Start of Input data

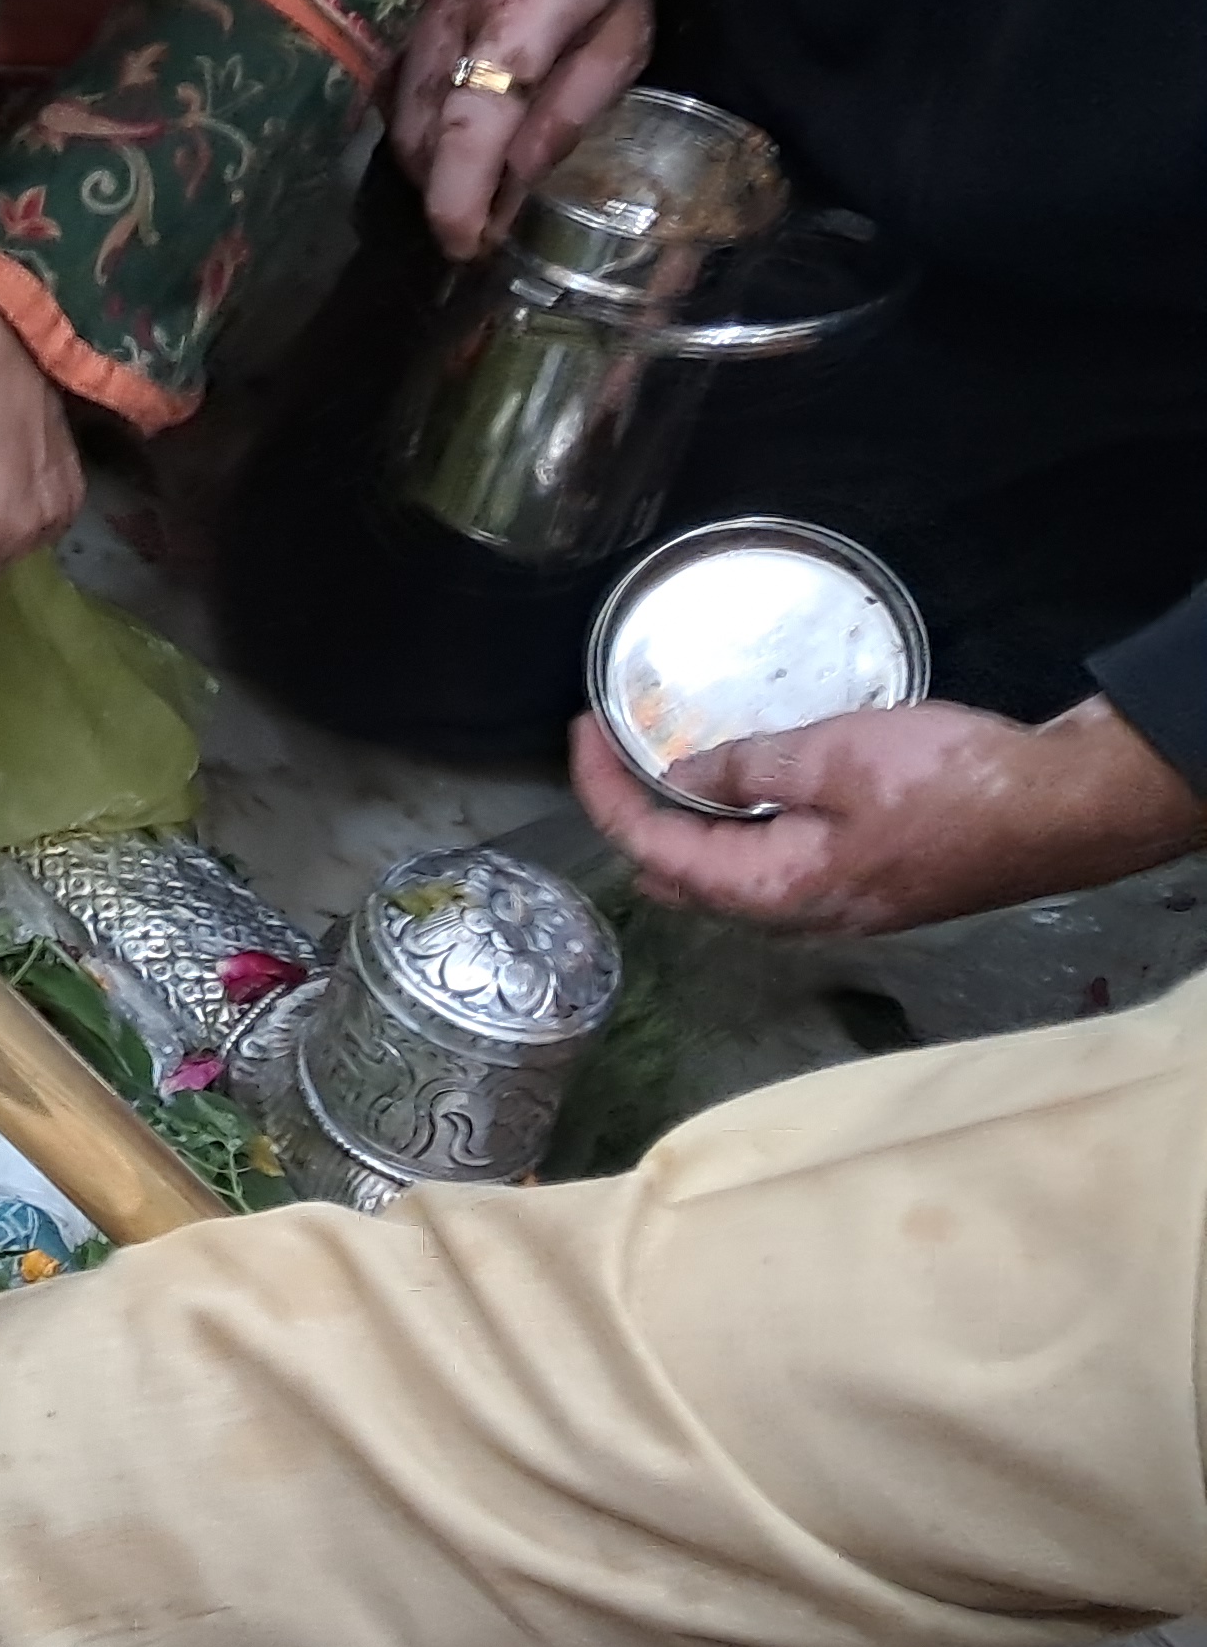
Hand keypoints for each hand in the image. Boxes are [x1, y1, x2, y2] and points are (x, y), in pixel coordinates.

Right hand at [390, 0, 652, 260]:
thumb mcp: (628, 16)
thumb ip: (581, 98)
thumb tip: (523, 175)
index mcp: (518, 17)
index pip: (468, 129)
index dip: (459, 199)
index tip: (466, 244)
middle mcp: (443, 16)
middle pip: (417, 136)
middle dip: (444, 189)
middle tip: (479, 217)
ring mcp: (399, 7)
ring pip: (386, 116)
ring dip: (422, 159)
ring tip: (461, 174)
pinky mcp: (377, 3)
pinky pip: (372, 84)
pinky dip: (398, 120)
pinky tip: (431, 127)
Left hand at [571, 699, 1206, 935]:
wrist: (1065, 808)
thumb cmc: (954, 783)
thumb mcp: (834, 755)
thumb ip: (748, 767)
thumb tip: (682, 777)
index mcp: (775, 890)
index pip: (654, 850)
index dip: (605, 793)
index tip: (581, 733)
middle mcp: (797, 913)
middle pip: (681, 878)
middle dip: (633, 820)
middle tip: (610, 754)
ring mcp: (836, 903)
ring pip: (729, 875)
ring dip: (685, 827)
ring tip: (660, 766)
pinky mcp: (870, 883)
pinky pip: (778, 864)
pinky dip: (739, 828)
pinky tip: (744, 789)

End of Input data

Give back all of the data exactly, but not the pictures.

■ **Your solution**
Hand keypoints for each hand in the image. Boxes are [x1, y1, x2, y2] and points are (x, y), in pixel coordinates.

Right hand at [390, 0, 652, 260]:
thumb mcp: (628, 16)
thumb ip: (581, 98)
thumb tip: (523, 175)
index mcp: (518, 17)
index pip: (468, 129)
index dip: (459, 199)
index tip: (466, 244)
middle mcp: (443, 16)
middle pip: (417, 136)
middle dip: (444, 189)
middle tip: (479, 217)
ring mcp: (399, 7)
ring pip: (386, 116)
ring dip: (422, 159)
ring tip: (461, 174)
pinky mcp: (377, 3)
pinky pip: (372, 84)
pinky dip: (398, 120)
pinky tip: (431, 127)
Left hand at [571, 699, 1206, 935]:
wrist: (1065, 808)
thumb cmc: (954, 783)
thumb mcp: (834, 755)
thumb ip: (748, 767)
thumb tip: (682, 777)
index mcp: (775, 890)
index pip: (654, 850)
index dip: (605, 793)
index tip: (581, 733)
middle mcp: (797, 913)
middle pip: (681, 878)
middle dip: (633, 820)
middle tip: (610, 754)
ring mcp: (836, 903)
ring pip: (729, 875)
ring dip: (685, 827)
ring tip: (660, 766)
pinky mcp: (870, 883)
pinky pip: (778, 864)
pinky dip: (739, 828)
pinky tip: (744, 789)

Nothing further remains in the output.